[MATERIAL SHOWN Boundary: Start]

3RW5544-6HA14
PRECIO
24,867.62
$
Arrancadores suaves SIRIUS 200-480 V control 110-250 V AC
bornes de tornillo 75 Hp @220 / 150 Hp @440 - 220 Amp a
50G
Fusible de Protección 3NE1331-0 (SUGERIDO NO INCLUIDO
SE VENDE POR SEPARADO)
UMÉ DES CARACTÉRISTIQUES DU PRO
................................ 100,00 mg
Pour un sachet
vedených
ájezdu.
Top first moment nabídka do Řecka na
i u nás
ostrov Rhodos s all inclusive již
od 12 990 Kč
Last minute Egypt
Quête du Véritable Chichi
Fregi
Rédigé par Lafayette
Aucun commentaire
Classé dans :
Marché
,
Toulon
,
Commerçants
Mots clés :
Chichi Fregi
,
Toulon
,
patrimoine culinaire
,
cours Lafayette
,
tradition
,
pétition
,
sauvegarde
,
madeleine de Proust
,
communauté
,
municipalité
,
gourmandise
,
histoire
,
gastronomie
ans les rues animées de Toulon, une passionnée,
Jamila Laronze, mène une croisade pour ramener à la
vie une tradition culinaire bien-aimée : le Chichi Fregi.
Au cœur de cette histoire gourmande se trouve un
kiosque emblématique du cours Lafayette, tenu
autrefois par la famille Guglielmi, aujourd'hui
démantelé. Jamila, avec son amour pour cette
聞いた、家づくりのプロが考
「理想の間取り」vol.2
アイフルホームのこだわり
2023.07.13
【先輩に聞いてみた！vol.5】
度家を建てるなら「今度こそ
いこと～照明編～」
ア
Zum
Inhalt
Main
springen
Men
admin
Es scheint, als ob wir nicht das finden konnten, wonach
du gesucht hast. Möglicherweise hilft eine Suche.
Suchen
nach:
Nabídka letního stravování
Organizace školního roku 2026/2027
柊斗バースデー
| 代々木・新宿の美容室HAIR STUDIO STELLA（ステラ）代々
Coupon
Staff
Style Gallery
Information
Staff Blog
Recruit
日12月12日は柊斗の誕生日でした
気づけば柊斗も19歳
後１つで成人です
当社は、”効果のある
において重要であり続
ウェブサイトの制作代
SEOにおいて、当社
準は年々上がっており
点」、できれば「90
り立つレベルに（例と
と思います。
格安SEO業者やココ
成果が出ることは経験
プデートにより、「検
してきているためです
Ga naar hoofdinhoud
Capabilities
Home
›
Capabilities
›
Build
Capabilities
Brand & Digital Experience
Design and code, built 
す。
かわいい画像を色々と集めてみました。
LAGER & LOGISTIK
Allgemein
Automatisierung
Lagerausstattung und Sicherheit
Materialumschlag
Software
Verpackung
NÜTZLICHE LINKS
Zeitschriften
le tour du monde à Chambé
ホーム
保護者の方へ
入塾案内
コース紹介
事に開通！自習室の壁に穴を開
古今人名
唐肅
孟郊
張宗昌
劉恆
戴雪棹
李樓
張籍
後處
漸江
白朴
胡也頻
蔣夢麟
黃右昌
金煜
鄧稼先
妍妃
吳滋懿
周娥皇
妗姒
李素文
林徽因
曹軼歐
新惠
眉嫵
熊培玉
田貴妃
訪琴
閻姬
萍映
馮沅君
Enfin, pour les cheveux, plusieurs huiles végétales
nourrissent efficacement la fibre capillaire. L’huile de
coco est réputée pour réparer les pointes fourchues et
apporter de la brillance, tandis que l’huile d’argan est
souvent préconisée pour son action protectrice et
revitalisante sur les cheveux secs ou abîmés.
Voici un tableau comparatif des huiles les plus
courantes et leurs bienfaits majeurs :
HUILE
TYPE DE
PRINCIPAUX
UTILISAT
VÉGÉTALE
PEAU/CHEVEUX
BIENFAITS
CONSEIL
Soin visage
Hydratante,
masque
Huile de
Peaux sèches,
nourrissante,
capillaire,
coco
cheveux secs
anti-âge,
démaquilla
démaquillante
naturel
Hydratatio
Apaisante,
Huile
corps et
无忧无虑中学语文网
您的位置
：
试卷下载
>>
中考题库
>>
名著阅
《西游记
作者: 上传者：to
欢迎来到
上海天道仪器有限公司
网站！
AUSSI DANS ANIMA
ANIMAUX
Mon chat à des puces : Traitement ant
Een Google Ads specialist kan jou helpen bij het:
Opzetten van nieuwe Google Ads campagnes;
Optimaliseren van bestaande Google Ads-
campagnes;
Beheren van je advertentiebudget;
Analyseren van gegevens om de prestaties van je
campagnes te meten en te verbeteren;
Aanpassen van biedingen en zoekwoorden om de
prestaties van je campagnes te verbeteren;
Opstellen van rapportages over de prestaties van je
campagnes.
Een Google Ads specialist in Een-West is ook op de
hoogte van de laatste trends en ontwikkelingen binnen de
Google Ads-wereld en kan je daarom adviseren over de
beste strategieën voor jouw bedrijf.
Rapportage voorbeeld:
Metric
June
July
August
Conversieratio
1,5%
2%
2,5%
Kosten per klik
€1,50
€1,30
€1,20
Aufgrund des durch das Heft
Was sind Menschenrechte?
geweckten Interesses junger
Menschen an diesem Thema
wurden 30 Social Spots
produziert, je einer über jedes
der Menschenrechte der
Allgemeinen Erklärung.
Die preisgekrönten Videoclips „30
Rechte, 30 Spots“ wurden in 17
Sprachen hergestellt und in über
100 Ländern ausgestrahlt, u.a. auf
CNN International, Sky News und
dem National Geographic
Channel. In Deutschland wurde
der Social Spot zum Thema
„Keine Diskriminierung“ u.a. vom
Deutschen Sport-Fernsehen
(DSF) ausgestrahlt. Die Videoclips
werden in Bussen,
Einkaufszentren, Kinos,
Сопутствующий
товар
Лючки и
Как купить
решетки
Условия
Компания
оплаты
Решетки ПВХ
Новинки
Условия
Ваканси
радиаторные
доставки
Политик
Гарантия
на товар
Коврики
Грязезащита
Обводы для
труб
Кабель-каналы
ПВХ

[MATERIAL SHOWN Boundary: End]

• [HOW TO COMPLETE THIS TASK]: Search the data for the word "Jamila" and copy each line where it appears.

• [TASK OUTPUT]:
Jamila Laronze, mène une croisade pour ramener à la
démantelé. Jamila, avec son amour pour cette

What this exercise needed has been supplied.